Но учебные планы по литературе пишут взрослые люди, как-могли-заработавшие себе на личный постмодернизм, вследствие чего учебники, преподающие умственное бессилие Толстого вкупе с наивностью Чехова в виду гордого человека Горького, навсегда отшибают у подросшего щенка желание бороться со своими блохами: если у великих была такая подлая шерсть, мне и подавно можно в луже спать.
Лично мне в школе чудесно повезло с изумительной нашей Чайкиной. Ей было лень говорить и слушать эту чушь про скучающего Онегина, посему добрая женщина задавала на дом только пересказы содержания. Как запомнил, так и расскажи: перчатки Печорина, лошадь Вронского и плечи Анны, муж Татьяны, дети Наташи,
мудрость Каратаева, любовь Обломова, сто двадцать восьмой сон Веры Палны и что с этим делать.
Когда очередь подходила к очень толстым книгам, - ясно, не осилят, - она вызывала к доске меня, точно уже ознакомившуюся, и просила рассказать о прочитанном всему классу, пока она пойдёт за журналом, а класс успеет за мной записать. И обрела я свой первый опыт больших публичных выступлений.

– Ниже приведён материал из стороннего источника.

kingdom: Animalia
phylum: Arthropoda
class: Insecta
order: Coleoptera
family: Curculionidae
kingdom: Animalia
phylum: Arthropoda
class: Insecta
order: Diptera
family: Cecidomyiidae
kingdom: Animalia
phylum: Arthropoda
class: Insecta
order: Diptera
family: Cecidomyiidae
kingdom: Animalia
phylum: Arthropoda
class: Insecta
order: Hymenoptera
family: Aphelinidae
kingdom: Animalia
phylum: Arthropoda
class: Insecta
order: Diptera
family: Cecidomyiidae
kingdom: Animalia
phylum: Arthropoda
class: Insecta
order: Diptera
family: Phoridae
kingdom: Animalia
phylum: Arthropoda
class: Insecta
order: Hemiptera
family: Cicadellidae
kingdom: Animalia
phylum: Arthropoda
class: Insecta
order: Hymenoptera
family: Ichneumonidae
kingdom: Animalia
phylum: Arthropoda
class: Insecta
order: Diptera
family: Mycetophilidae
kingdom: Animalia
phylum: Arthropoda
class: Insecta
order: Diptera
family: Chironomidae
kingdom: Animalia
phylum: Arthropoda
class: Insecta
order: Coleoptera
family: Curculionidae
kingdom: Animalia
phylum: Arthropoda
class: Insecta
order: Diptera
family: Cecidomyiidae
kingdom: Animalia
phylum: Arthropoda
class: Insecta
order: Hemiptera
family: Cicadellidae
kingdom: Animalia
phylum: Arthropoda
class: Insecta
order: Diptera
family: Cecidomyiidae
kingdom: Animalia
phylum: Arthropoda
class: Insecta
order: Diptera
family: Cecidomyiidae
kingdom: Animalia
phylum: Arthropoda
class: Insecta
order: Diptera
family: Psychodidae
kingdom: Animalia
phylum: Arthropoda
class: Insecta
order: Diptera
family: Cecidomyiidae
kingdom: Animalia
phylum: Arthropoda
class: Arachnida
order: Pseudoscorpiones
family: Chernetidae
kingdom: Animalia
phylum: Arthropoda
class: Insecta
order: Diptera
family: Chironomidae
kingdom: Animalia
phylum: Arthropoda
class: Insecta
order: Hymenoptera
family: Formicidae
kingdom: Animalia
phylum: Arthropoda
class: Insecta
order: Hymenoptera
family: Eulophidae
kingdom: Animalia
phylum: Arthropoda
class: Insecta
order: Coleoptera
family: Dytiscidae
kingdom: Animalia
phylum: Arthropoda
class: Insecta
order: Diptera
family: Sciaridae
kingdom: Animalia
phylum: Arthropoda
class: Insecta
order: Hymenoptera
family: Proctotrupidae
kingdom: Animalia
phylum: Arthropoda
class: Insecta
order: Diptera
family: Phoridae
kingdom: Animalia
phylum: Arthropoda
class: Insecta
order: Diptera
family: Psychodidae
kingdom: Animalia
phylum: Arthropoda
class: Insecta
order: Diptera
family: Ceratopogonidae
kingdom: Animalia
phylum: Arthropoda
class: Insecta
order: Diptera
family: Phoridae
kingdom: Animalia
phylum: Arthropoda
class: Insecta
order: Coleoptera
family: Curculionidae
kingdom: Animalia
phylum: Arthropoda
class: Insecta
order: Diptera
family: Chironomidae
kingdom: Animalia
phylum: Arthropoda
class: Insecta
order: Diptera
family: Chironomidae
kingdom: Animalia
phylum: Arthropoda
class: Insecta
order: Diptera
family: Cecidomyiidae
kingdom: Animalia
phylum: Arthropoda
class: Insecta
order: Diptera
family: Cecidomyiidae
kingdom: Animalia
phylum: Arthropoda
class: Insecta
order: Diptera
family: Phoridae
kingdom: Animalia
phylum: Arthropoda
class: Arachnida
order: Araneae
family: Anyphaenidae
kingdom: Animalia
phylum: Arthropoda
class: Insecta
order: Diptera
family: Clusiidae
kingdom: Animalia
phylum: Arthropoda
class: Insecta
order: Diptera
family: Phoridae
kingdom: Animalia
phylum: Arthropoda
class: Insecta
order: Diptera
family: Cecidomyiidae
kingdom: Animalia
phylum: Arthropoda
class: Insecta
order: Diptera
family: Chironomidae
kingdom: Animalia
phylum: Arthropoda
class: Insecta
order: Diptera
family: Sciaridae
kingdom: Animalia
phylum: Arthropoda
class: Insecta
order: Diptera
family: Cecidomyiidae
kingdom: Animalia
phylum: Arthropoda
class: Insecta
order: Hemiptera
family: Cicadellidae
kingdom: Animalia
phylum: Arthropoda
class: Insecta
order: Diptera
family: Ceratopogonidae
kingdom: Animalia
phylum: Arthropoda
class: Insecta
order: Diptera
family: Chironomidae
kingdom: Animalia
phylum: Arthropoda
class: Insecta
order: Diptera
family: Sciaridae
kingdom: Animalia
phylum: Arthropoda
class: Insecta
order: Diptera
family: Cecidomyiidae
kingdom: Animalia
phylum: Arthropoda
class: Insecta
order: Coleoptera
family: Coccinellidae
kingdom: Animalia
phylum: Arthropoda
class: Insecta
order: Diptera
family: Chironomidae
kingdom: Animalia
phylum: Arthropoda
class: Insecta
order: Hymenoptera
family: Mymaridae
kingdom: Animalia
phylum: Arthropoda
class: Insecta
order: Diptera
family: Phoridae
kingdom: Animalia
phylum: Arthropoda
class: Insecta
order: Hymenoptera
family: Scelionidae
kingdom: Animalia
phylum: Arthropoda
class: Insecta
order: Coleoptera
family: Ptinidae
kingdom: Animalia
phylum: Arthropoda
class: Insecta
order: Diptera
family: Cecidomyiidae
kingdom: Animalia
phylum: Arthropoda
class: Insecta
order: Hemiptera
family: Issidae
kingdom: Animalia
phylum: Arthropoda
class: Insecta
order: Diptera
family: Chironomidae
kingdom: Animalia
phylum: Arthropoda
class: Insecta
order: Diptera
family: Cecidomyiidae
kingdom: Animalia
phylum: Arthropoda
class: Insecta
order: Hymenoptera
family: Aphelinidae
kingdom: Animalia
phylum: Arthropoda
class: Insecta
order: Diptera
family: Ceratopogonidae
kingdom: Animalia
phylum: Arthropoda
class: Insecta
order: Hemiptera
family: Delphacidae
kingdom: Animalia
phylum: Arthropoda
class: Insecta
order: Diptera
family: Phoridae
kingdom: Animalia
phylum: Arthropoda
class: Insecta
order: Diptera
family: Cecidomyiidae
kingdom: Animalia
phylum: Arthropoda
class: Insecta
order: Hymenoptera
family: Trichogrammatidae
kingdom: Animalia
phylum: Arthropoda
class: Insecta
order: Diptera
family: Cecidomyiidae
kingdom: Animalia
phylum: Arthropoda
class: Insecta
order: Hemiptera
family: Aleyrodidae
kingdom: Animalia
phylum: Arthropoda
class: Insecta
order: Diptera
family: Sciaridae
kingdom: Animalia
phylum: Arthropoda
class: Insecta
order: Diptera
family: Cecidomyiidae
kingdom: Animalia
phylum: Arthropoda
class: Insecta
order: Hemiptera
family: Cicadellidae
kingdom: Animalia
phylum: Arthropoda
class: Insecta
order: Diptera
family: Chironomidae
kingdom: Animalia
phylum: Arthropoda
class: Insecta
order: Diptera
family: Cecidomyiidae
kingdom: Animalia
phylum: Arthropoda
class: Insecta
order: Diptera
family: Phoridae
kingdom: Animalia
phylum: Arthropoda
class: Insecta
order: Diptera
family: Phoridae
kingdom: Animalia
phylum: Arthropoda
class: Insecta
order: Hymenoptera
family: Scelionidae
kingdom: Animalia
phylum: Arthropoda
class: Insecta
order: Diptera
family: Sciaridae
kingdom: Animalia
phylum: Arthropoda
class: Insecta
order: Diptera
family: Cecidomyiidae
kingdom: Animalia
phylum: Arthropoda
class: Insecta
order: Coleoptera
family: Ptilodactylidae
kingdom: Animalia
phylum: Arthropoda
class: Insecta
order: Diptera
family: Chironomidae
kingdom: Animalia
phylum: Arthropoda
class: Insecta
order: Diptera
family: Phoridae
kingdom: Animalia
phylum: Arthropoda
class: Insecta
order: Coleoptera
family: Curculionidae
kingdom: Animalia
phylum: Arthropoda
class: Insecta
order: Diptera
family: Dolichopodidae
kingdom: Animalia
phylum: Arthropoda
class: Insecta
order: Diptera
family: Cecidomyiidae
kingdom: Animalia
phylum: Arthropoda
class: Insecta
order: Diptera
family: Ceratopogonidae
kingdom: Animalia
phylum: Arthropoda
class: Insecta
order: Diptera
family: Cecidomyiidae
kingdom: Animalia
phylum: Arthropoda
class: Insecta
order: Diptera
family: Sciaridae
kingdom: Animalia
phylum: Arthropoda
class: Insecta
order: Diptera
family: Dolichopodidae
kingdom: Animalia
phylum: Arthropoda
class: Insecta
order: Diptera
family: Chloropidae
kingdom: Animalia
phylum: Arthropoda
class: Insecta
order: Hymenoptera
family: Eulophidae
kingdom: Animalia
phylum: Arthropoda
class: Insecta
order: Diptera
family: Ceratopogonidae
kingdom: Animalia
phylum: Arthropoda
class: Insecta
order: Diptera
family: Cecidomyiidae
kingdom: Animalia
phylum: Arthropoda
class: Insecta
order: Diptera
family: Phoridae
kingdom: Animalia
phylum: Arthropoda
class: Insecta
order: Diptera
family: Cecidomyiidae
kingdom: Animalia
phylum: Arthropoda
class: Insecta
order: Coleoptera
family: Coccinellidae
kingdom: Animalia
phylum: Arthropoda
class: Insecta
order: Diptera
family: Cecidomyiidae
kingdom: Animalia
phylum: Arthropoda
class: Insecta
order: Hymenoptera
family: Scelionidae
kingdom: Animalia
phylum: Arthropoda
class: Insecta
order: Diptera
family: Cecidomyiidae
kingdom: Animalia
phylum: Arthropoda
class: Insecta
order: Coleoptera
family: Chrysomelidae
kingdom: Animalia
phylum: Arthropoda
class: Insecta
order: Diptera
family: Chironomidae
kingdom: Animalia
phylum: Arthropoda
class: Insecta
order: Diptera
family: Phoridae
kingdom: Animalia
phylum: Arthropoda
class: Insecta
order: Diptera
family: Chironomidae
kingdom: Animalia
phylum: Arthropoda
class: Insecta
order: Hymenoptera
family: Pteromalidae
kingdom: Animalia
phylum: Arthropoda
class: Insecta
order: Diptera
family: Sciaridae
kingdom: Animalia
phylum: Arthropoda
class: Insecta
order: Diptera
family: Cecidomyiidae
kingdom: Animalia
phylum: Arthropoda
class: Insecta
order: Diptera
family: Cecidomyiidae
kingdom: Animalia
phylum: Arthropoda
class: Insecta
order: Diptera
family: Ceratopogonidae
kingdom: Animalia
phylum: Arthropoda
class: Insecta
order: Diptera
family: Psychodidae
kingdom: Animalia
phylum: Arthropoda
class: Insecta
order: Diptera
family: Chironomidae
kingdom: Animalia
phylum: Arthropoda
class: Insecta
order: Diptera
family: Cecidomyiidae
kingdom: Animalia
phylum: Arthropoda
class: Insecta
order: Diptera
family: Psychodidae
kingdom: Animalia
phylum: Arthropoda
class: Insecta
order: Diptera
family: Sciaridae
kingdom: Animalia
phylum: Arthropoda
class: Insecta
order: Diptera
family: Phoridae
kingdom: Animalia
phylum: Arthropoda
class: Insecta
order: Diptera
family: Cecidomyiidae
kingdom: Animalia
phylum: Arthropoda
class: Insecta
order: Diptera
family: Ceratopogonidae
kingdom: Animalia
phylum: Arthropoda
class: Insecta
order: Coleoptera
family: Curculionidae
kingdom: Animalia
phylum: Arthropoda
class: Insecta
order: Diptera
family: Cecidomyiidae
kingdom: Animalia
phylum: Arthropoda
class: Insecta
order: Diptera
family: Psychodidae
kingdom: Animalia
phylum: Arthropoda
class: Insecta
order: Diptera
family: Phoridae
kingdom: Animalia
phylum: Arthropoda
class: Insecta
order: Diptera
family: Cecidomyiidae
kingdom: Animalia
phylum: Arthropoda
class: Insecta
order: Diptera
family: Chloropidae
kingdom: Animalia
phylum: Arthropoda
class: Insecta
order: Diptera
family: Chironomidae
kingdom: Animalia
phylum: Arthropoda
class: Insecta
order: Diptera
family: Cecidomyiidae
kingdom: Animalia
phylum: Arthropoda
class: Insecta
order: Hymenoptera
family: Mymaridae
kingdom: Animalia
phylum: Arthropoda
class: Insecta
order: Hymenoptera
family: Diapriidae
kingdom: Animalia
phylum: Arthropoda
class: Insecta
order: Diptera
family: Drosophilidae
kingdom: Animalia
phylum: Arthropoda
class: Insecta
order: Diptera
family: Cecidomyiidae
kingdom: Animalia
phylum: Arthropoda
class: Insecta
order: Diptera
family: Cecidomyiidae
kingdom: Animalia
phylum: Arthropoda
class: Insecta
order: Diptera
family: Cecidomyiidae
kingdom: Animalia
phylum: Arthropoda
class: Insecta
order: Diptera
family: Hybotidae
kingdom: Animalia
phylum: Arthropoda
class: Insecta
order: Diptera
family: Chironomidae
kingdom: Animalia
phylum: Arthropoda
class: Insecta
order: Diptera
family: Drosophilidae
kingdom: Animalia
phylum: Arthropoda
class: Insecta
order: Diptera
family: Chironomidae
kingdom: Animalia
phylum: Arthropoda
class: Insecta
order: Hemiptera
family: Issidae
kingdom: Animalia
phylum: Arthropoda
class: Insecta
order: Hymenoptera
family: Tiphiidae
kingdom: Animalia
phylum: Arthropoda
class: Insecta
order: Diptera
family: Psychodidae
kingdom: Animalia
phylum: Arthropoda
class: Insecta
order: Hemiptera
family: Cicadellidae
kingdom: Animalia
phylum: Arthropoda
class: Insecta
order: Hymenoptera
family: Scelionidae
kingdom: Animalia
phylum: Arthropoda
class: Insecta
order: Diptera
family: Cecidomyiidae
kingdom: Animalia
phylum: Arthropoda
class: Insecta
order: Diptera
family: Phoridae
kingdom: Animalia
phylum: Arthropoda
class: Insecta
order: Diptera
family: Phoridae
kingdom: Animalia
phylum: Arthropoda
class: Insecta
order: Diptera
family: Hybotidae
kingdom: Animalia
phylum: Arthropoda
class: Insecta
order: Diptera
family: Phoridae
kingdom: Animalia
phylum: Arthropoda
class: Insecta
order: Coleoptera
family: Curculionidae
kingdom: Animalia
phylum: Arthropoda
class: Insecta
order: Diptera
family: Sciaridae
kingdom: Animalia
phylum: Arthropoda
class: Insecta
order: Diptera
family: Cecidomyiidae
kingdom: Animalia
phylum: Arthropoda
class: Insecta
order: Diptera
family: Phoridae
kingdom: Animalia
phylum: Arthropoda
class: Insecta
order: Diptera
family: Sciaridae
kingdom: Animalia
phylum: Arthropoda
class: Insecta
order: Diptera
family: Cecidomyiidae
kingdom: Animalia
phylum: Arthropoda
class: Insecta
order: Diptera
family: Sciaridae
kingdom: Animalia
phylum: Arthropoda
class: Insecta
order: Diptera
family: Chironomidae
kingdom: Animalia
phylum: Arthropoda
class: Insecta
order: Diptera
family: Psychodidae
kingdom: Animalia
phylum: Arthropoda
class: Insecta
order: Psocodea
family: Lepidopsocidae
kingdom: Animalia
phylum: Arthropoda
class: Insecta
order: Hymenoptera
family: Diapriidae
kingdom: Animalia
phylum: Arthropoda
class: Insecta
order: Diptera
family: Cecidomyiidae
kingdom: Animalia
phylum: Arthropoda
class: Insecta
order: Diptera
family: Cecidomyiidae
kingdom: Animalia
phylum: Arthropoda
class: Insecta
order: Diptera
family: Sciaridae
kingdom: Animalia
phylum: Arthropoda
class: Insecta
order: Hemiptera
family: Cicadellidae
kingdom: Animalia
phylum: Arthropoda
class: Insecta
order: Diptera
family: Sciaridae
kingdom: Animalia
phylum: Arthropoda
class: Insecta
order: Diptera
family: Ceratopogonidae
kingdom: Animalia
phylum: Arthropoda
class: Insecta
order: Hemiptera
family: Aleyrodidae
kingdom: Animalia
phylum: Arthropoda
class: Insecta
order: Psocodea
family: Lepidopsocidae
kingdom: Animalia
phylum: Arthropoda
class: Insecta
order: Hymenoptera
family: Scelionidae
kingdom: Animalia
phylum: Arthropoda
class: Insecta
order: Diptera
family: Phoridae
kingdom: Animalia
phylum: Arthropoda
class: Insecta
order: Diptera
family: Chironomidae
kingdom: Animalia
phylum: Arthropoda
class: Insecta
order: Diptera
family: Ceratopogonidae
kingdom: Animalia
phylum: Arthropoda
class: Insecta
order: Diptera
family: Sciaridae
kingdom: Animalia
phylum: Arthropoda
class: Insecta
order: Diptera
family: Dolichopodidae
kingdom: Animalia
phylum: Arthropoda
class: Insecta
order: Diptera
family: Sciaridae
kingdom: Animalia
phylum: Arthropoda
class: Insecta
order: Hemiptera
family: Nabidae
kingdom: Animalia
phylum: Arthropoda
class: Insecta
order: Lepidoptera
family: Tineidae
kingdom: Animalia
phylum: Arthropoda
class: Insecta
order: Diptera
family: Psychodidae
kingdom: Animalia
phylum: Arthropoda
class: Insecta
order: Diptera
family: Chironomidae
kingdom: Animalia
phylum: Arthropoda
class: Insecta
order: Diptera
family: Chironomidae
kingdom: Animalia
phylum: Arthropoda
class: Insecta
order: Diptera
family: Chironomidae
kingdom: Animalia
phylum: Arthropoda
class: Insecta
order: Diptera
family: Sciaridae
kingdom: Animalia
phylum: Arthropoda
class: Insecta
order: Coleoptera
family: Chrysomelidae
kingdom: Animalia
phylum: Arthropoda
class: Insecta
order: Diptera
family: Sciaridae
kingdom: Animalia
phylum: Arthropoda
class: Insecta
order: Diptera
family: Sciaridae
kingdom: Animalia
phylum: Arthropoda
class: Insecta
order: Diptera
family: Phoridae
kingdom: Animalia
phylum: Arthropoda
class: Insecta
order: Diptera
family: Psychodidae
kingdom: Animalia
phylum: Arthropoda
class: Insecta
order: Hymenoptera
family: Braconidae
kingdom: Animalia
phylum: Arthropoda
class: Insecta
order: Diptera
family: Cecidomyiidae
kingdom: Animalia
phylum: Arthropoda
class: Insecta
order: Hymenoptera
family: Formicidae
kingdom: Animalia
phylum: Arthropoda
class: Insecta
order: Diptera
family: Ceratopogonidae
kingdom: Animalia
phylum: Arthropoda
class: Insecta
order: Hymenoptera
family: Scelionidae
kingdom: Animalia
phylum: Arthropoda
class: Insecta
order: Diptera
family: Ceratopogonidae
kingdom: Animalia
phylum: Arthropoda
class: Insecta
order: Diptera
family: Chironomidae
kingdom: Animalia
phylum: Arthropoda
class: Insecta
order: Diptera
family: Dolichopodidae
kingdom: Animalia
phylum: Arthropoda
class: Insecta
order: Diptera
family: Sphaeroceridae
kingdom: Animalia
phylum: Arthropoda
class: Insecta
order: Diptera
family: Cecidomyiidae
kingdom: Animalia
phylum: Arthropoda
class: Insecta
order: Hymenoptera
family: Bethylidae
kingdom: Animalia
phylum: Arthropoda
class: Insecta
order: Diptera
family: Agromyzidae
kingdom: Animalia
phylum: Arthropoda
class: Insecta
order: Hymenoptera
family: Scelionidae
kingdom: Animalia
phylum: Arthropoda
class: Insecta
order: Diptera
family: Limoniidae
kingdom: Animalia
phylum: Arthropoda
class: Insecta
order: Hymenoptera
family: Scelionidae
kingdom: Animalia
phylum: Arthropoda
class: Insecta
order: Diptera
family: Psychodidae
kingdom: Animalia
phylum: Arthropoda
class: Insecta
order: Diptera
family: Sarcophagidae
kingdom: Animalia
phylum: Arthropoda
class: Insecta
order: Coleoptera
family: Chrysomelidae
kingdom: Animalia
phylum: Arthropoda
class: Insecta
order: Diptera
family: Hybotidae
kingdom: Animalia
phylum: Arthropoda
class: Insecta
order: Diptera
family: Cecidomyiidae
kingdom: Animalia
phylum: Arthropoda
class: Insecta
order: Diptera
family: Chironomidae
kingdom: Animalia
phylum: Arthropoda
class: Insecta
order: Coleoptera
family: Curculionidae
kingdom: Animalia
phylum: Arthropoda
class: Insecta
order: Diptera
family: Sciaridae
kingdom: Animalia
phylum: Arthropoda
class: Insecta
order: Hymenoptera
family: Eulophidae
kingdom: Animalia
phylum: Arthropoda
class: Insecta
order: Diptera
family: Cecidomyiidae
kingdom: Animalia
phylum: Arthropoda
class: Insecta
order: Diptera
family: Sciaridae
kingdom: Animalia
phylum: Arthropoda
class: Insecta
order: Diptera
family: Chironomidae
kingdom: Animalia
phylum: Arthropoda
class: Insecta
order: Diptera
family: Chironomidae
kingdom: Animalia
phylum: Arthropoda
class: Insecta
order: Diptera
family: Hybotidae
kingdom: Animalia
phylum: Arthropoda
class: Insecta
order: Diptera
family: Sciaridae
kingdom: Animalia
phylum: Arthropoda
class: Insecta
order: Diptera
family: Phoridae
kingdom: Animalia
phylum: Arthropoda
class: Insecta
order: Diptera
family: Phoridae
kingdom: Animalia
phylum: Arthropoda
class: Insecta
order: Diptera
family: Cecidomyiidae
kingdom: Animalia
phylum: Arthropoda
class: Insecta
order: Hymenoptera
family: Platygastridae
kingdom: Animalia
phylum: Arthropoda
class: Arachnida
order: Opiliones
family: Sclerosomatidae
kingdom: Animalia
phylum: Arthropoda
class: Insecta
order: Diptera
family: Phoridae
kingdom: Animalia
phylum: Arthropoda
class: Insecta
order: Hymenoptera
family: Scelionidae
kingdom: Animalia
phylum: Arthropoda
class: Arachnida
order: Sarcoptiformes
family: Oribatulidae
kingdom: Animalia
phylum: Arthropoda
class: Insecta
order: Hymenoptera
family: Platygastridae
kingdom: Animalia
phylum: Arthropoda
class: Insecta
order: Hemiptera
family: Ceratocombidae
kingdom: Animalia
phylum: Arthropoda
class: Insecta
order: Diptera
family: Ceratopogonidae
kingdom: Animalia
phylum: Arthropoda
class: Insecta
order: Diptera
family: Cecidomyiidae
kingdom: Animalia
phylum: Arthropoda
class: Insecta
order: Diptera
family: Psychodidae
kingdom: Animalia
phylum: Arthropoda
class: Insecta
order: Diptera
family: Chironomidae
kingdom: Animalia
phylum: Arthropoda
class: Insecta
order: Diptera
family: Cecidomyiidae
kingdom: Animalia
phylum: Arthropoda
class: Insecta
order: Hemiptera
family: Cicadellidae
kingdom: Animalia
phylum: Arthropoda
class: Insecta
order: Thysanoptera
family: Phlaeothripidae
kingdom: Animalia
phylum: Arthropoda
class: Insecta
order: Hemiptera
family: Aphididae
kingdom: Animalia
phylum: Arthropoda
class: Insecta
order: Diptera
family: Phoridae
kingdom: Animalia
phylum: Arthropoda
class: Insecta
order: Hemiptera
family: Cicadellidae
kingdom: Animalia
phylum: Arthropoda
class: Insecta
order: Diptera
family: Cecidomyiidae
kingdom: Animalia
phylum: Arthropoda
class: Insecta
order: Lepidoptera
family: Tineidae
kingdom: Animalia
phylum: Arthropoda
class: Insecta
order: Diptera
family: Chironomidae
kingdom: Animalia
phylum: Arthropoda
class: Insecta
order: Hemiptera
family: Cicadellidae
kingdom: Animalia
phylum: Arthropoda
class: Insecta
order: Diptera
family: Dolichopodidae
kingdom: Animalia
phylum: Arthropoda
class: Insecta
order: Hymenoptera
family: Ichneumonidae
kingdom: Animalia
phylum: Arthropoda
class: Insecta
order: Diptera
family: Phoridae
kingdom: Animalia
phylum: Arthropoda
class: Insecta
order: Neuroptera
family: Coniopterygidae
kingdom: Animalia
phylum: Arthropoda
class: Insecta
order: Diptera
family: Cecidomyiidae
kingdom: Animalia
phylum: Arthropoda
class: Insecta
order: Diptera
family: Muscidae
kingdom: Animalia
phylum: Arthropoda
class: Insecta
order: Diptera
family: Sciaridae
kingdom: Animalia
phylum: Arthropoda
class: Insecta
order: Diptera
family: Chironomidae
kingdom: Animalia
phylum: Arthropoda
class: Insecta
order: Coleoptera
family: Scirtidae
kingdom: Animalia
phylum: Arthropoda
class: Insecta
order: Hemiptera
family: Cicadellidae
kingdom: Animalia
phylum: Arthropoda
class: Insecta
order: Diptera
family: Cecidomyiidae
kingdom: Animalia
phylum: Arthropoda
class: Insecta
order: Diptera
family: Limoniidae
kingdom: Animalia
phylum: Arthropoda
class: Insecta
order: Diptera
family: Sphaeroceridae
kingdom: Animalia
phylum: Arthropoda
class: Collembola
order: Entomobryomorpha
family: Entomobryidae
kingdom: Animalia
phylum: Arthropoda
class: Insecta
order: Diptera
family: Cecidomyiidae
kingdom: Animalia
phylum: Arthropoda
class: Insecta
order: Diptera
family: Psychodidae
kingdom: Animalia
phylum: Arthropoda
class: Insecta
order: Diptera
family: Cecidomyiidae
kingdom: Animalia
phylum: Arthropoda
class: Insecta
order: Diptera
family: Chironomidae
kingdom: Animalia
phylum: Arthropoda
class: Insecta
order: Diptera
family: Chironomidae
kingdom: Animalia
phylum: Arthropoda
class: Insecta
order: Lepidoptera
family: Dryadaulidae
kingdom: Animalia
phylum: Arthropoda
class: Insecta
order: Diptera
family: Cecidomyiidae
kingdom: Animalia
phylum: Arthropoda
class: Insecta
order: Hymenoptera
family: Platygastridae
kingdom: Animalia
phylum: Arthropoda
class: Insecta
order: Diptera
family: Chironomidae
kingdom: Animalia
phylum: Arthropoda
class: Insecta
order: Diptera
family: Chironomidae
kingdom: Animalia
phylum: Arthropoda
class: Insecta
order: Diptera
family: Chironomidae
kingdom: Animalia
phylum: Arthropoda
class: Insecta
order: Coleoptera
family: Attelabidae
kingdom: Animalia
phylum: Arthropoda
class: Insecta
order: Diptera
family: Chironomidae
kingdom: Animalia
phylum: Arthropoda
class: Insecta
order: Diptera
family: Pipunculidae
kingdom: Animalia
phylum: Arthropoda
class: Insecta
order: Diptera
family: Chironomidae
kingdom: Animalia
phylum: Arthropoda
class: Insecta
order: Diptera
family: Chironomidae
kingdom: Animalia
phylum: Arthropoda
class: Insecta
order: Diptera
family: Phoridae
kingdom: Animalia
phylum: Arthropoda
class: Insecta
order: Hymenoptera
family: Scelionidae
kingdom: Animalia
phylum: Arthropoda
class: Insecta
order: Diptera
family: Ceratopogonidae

Ныне, трудясь в прямом эфире радио, я каждый день благодарю милую Чайку за мою
детскую лекционную деятельность. Представьте, куда она меня бросала: соклассники,
мои ровесники, должны были каждый раз прощать мне моё существование в означенных
формах. А я должна была каждый раз доказывать им, что мой пересказ, например, "Войны
и мира" можно использовать в любой практике: писать сочинения, отвечать у доски, просто болтать о нравах и временах.
Теперь я взрослая. Слушатели радио вынуждены каждый день прощать мне то же самое.
И всё шло хорошо до вот этих, ныне описываемых событий, когда началось восстание чего-то вдруг не простивших масс.
Доносы посыпались, аки сухой горох. Личная жизнь и нравы автора и ведущей
духовно-нравственных передач. Треск и рокот. Представители угрожают руководству:
если меня, форменное исчадие, не уберут из эфира, они напишут выше, в Патриархию, бороться-то надо! Перешёптывания в редакции. Взгляды искоса. Наконец - первая кровь: понижение зарплаты. Точнее, так: всем повысили, мне оставили прежнюю. После первого акта диффамации накал чуточку снизился. Представители на неделю ослабили эпистолярный узел; наверное, побежали за новой пачкой бумаги.